▶ [Task inputs]
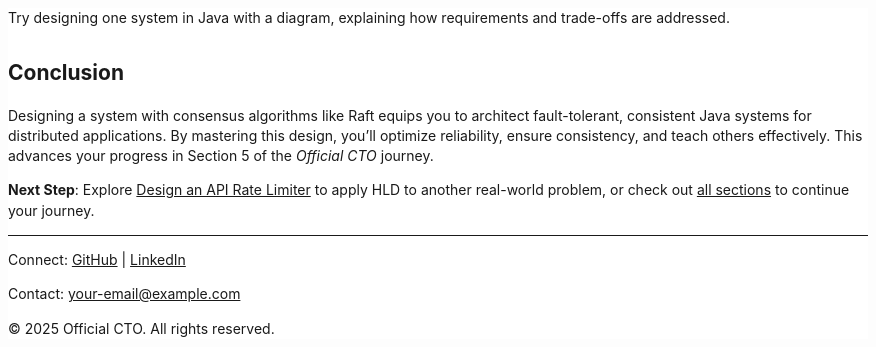 Try designing one system in Java with a diagram, explaining how requirements and trade-offs are addressed.

## Conclusion
Designing a system with consensus algorithms like Raft equips you to architect fault-tolerant, consistent Java systems for distributed applications. By mastering this design, you’ll optimize reliability, ensure consistency, and teach others effectively. This advances your progress in Section 5 of the *Official CTO* journey.

**Next Step**: Explore [Design an API Rate Limiter](/sections/hld-ai/api-rate-limiter) to apply HLD to another real-world problem, or check out [all sections](/sections/) to continue your journey.

---

<footer>
  <p>Connect: <a href="https://github.com/your-profile">GitHub</a> | <a href="https://linkedin.com/in/your-profile">LinkedIn</a></p>
  <p>Contact: <a href="mailto:your-email@example.com">your-email@example.com</a></p>
  <p>&copy; 2025 Official CTO. All rights reserved.</p>
</footer>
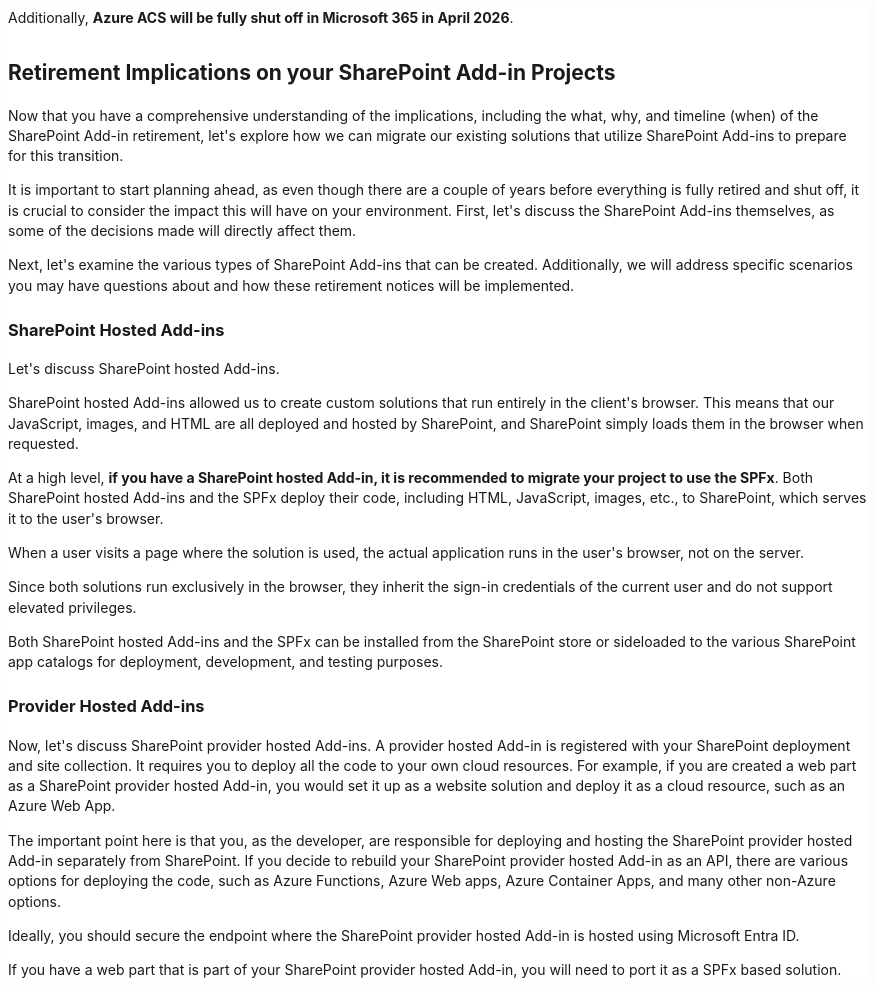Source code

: Additionally, **Azure ACS will be fully shut off in Microsoft 365 in April 2026**.

## Retirement Implications on your SharePoint Add-in Projects

Now that you have a comprehensive understanding of the implications, including the what, why, and timeline (when) of the SharePoint Add-in retirement, let's explore how we can migrate our existing solutions that utilize SharePoint Add-ins to prepare for this transition.

It is important to start planning ahead, as even though there are a couple of years before everything is fully retired and shut off, it is crucial to consider the impact this will have on your environment. First, let's discuss the SharePoint Add-ins themselves, as some of the decisions made will directly affect them.

Next, let's examine the various types of SharePoint Add-ins that can be created. Additionally, we will address specific scenarios you may have questions about and how these retirement notices will be implemented.

### SharePoint Hosted Add-ins

Let's discuss SharePoint hosted Add-ins.

SharePoint hosted Add-ins allowed us to create custom solutions that run entirely in the client's browser. This means that our JavaScript, images, and HTML are all deployed and hosted by SharePoint, and SharePoint simply loads them in the browser when requested.

At a high level, **if you have a SharePoint hosted Add-in, it is recommended to migrate your project to use the SPFx**. Both SharePoint hosted Add-ins and the SPFx deploy their code, including HTML, JavaScript, images, etc., to SharePoint, which serves it to the user's browser.

When a user visits a page where the solution is used, the actual application runs in the user's browser, not on the server.

Since both solutions run exclusively in the browser, they inherit the sign-in credentials of the current user and do not support elevated privileges.

Both SharePoint hosted Add-ins and the SPFx can be installed from the SharePoint store or sideloaded to the various SharePoint app catalogs for deployment, development, and testing purposes.

### Provider Hosted Add-ins

Now, let's discuss SharePoint provider hosted Add-ins. A provider hosted Add-in is registered with your SharePoint deployment and site collection. It requires you to deploy all the code to your own cloud resources. For example, if you are created a web part as a SharePoint provider hosted Add-in, you would set it up as a website solution and deploy it as a cloud resource, such as an Azure Web App.

The important point here is that you, as the developer, are responsible for deploying and hosting the SharePoint provider hosted Add-in separately from SharePoint. If you decide to rebuild your SharePoint provider hosted Add-in as an API, there are various options for deploying the code, such as Azure Functions, Azure Web apps, Azure Container Apps, and many other non-Azure options.

Ideally, you should secure the endpoint where the SharePoint provider hosted Add-in is hosted using Microsoft Entra ID.

If you have a web part that is part of your SharePoint provider hosted Add-in, you will need to port it as a SPFx based solution.

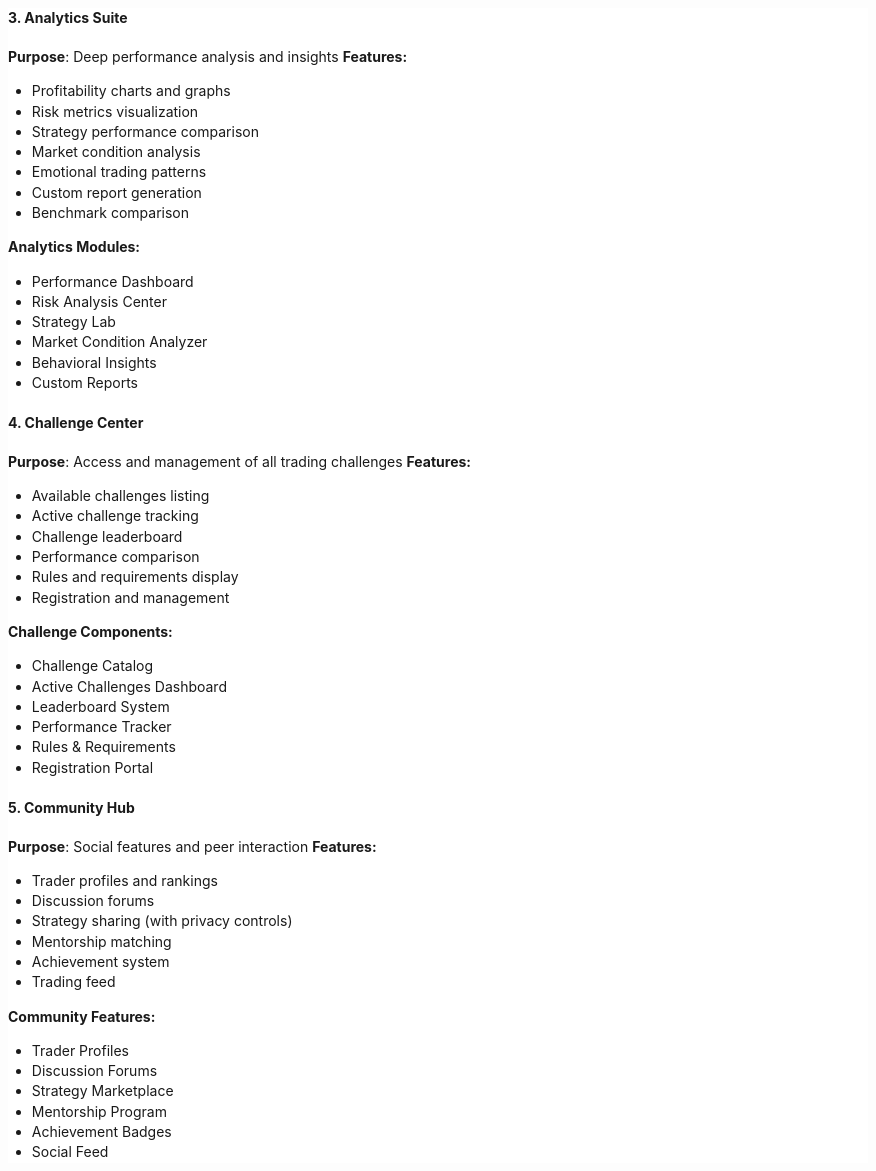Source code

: #### 3. Analytics Suite
**Purpose**: Deep performance analysis and insights
**Features:**
- Profitability charts and graphs
- Risk metrics visualization
- Strategy performance comparison
- Market condition analysis
- Emotional trading patterns
- Custom report generation
- Benchmark comparison

**Analytics Modules:**
- Performance Dashboard
- Risk Analysis Center
- Strategy Lab
- Market Condition Analyzer
- Behavioral Insights
- Custom Reports

#### 4. Challenge Center
**Purpose**: Access and management of all trading challenges
**Features:**
- Available challenges listing
- Active challenge tracking
- Challenge leaderboard
- Performance comparison
- Rules and requirements display
- Registration and management

**Challenge Components:**
- Challenge Catalog
- Active Challenges Dashboard
- Leaderboard System
- Performance Tracker
- Rules & Requirements
- Registration Portal

#### 5. Community Hub
**Purpose**: Social features and peer interaction
**Features:**
- Trader profiles and rankings
- Discussion forums
- Strategy sharing (with privacy controls)
- Mentorship matching
- Achievement system
- Trading feed

**Community Features:**
- Trader Profiles
- Discussion Forums
- Strategy Marketplace
- Mentorship Program
- Achievement Badges
- Social Feed
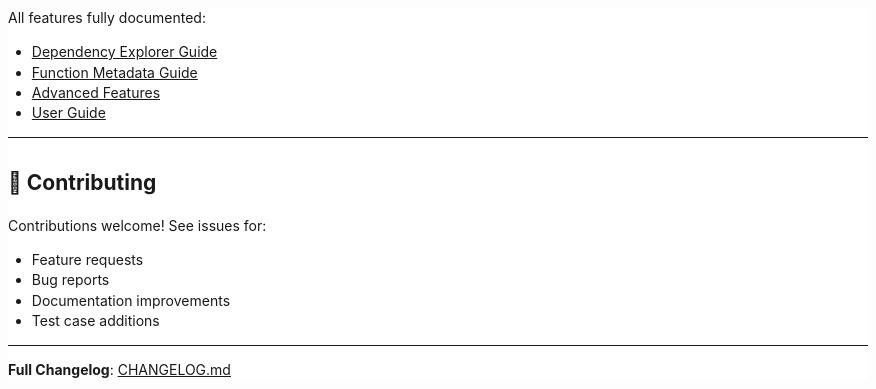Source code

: All features fully documented:
- [Dependency Explorer Guide](DEPENDENCY_EXPLORER.md)
- [Function Metadata Guide](FUNCTION_METADATA_EXTRACTION.md)
- [Advanced Features](ADVANCED_FEATURES.md)
- [User Guide](USER_GUIDE.md)

---

## 🤝 Contributing

Contributions welcome! See issues for:
- Feature requests
- Bug reports
- Documentation improvements
- Test case additions

---

**Full Changelog**: [CHANGELOG.md](../CHANGELOG.md)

▶ [Work instruction] Copy the records from the line containing "When a user" through the line containing "Now, let's discuss", inclusive, reproducing them exactly.

▶ [Task response]
When a user visits a page where the solution is used, the actual application runs in the user's browser, not on the server.

Since both solutions run exclusively in the browser, they inherit the sign-in credentials of the current user and do not support elevated privileges.

Both SharePoint hosted Add-ins and the SPFx can be installed from the SharePoint store or sideloaded to the various SharePoint app catalogs for deployment, development, and testing purposes.

### Provider Hosted Add-ins

Now, let's discuss SharePoint provider hosted Add-ins. A provider hosted Add-in is registered with your SharePoint deployment and site collection. It requires you to deploy all the code to your own cloud resources. For example, if you are created a web part as a SharePoint provider hosted Add-in, you would set it up as a website solution and deploy it as a cloud resource, such as an Azure Web App.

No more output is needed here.